**Input material:**
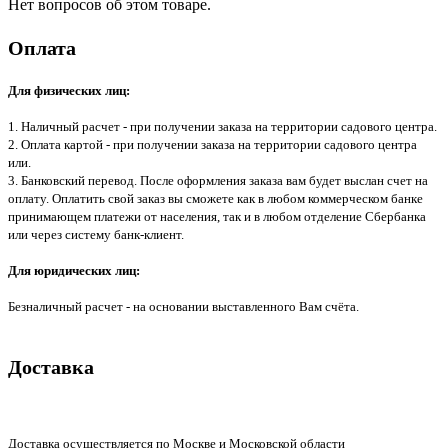
Нет вопросов об этом товаре.
Оплата
Для физических лиц:
1. Наличный расчет - при получении заказа на территории садового центра.
2. Оплата картой - при получении заказа на территории садового центра
или.
3. Банковский перевод. После оформления заказа вам будет выслан счет на
оплату. Оплатить свой заказ вы сможете как в любом коммерческом банке
принимающем платежи от населения, так и в любом отделение Сбербанка
или через систему банк-клиент.
Для юридических лиц:
Безналичный расчет - на основании выставленного Вам счёта.
Доставка
Доставка осуществляется по Москве и Московской области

**Problem to work on:** With the pictures dropped, write out all of the entries word for word.

**Task answer:**
Нет вопросов об этом товаре.
Оплата
Для физических лиц:
1. Наличный расчет - при получении заказа на территории садового центра.
2. Оплата картой - при получении заказа на территории садового центра
или.
3. Банковский перевод. После оформления заказа вам будет выслан счет на
оплату. Оплатить свой заказ вы сможете как в любом коммерческом банке
принимающем платежи от населения, так и в любом отделение Сбербанка
или через систему банк-клиент.
Для юридических лиц:
Безналичный расчет - на основании выставленного Вам счёта.
Доставка
Доставка осуществляется по Москве и Московской области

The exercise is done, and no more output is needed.